**Extrait du document:**
━━━━━━━━━━━━━━━━━━━━
RENDONS A MAHAUT SES
MONNAIES !
Nombreux
sont les numismates et les collectionneurs à avoir utilisé, et pour certains
utilisent encore, pour le classement de leurs monnaies le Fameux Poey d’Avant.
Dans
le dernier ouvrage de M. Duplessy, l’attribution d’un Monnaie Nivernaise qui
était jusqu'alors donnée à Mahaut de Bourbon, se retrouve attribuée aujourd’hui
à Mahaut II, femme de Gui II, autrement dit Mahaut de Courtenay. Pourtant rien
dans l’ouvrage n’explique cette soudaine attribution qui passe ainsi inaperçue,
alors qu’il y a eu tant de débats à ce sujet au 19ème siècle. Le
classement reste inchangé, mais la comtesse n’est pas la même.
Mahaut
de Courtenay, fille de Pierre de
Courtenay et d’Agnès, succéda à sa mère en 1192 à la mort de celle-ci sous la
garde noble de son père.
━━━━━━━━━━━━━━━━━━━━
**Données:**
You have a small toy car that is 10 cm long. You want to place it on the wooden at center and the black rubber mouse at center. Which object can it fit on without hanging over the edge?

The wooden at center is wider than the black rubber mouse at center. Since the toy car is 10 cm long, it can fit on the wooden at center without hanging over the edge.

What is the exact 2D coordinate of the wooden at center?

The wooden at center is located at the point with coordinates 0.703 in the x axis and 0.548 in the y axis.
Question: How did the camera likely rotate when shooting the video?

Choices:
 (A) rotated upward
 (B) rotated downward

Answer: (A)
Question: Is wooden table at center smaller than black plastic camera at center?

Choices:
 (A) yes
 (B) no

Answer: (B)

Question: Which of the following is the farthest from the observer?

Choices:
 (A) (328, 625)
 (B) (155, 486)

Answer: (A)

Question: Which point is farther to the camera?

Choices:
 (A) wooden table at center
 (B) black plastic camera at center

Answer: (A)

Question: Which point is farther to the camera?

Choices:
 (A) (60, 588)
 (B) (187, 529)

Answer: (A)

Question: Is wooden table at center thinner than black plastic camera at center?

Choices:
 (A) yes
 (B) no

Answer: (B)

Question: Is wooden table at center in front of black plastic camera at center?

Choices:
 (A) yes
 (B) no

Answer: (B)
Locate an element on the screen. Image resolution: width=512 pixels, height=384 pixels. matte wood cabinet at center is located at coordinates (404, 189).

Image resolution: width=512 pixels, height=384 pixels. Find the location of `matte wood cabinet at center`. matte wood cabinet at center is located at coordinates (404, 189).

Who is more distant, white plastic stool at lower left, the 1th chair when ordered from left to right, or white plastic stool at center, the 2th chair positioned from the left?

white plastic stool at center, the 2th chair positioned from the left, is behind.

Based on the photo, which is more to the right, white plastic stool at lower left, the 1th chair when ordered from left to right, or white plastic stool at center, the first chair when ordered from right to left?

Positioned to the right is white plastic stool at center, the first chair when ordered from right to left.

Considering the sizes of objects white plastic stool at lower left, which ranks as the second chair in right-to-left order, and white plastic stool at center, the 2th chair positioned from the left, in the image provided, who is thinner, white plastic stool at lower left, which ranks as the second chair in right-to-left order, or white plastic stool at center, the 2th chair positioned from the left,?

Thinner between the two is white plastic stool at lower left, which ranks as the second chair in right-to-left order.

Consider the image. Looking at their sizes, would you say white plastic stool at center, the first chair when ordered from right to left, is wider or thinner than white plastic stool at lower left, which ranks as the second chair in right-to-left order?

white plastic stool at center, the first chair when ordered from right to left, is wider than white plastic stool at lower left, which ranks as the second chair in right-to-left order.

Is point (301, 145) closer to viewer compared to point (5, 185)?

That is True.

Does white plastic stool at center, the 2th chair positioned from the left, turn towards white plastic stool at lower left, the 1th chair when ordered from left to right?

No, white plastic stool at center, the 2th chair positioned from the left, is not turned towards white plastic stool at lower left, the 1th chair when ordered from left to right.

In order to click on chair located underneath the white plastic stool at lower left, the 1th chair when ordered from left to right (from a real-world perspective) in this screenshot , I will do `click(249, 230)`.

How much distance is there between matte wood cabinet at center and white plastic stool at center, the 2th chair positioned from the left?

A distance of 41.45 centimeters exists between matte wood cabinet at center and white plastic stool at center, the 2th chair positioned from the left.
━━━━━━━━━━━━━━━━━━━━
**Consigne:** Résumez sous forme de liste le paragraphe de l'extrait ci-dessus qui commence par « Dans le dernier ouvrage de M. Duplessy », en gardant ses faits principaux.

**Réponse:**
- Dans son dernier ouvrage, M. Duplessy attribue à Mahaut II, femme de Gui II (Mahaut de Courtenay), une monnaie nivernaise jusque-là donnée à Mahaut de Bourbon.
- L'ouvrage n'explique pas ce changement, qui passe inaperçu alors que la question a été très débattue au 19e siècle.
- Le classement reste le même, mais la comtesse change.